An update on radiomics techniques in primary liver cancers

Infect Agent Cancer. 2022 Mar 4;17(1):6. doi: 10.1186/s13027-022-00422-6.

Abstract

Background: Radiomics is a progressing field of research that deals with the extraction of quantitative metrics from medical images. Radiomic features detention indirectly tissue features such as heterogeneity and shape and can, alone or in combination with demographic, histological, genomic, or proteomic data, be used for decision support system in clinical setting.

Methods: This article is a narrative review on Radiomics in Primary Liver Cancers. Particularly, limitations and future perspectives are discussed.

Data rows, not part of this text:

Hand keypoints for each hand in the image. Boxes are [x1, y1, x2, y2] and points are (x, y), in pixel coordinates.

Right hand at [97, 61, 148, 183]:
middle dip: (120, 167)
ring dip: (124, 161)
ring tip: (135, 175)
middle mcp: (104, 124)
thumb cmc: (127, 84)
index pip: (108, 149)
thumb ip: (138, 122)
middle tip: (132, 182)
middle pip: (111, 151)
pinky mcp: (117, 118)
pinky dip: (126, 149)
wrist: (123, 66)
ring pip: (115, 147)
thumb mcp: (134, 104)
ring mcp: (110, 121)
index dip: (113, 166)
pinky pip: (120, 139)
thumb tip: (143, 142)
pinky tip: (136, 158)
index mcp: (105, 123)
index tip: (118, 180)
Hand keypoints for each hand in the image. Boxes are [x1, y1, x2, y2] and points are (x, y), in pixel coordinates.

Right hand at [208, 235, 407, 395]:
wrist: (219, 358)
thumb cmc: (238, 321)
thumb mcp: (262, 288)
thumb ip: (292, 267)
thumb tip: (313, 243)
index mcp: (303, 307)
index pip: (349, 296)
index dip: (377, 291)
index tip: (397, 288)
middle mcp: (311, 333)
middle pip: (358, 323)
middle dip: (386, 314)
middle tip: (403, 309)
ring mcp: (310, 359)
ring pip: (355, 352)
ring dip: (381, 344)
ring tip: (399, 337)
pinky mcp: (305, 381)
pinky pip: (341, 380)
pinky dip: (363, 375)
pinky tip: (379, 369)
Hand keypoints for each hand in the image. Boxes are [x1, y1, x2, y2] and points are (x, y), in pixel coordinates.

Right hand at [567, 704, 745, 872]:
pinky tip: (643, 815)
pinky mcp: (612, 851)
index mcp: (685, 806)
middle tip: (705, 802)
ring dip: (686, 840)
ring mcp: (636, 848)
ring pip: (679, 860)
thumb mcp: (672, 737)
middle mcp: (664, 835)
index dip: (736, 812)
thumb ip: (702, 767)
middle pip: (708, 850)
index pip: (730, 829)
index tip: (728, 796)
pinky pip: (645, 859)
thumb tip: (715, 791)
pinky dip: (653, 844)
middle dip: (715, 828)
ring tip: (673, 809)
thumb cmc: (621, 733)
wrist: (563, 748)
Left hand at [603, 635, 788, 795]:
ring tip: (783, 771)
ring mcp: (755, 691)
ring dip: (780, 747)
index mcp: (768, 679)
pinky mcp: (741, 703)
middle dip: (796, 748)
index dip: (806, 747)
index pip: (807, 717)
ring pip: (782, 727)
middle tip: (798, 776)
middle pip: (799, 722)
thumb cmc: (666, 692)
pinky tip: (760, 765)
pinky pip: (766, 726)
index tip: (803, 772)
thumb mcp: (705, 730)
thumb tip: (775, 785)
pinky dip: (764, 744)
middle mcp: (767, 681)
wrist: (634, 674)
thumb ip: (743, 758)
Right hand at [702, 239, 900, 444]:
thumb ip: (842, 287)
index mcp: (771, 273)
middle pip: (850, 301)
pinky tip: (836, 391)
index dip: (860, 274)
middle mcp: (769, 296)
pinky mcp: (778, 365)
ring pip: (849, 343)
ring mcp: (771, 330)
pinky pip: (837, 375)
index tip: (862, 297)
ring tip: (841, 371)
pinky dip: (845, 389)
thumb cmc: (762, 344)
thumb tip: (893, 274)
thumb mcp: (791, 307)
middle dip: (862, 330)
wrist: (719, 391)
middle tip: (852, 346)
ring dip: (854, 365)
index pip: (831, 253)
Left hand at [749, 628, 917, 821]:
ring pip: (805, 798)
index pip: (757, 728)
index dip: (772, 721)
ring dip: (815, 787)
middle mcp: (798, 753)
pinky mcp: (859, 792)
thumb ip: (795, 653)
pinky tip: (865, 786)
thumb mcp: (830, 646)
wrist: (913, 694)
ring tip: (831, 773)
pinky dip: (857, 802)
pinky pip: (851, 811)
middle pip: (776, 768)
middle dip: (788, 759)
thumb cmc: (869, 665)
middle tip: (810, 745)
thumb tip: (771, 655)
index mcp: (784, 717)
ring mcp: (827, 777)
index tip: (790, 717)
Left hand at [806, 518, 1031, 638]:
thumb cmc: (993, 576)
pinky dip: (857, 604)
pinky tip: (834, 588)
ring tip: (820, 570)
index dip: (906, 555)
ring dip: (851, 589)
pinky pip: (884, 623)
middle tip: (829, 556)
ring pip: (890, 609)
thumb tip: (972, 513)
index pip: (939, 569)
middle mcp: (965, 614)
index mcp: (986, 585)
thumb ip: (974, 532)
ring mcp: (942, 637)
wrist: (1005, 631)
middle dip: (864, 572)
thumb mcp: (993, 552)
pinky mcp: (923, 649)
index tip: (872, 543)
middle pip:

Results: In oncology, assessment of tissue heterogeneity is of particular interest: genomic analysis have demonstrated that the degree of tumour heterogeneity is a prognostic determinant of survival and an obstacle to cancer control. Therefore, that Radiomics could support cancer detection, diagnosis, evaluation of prognosis and response to treatment, so as could supervise disease status in hepatocellular carcinoma (HCC) and Intrahepatic Cholangiocarcinoma (ICC) patients. Radiomic analysis is a convenient radiological image analysis technique used to support clinical decisions as it is able to provide prognostic and / or predictive biomarkers that allow a fast, objective and repeatable tool for disease monitoring.

Conclusions: Although several studies have shown that this analysis is very promising, there is little standardization and generalization of the results, which limits the translation of this method into the clinical context. The limitations are mainly related to the evaluation of data quality, repeatability, reproducibility, overfitting of the model.

Trial registration: Not applicable.

Keywords: Cholangiocarcinoma; Hepatocellular carcinoma; Machine learnings; Radiomics; Texture analysis.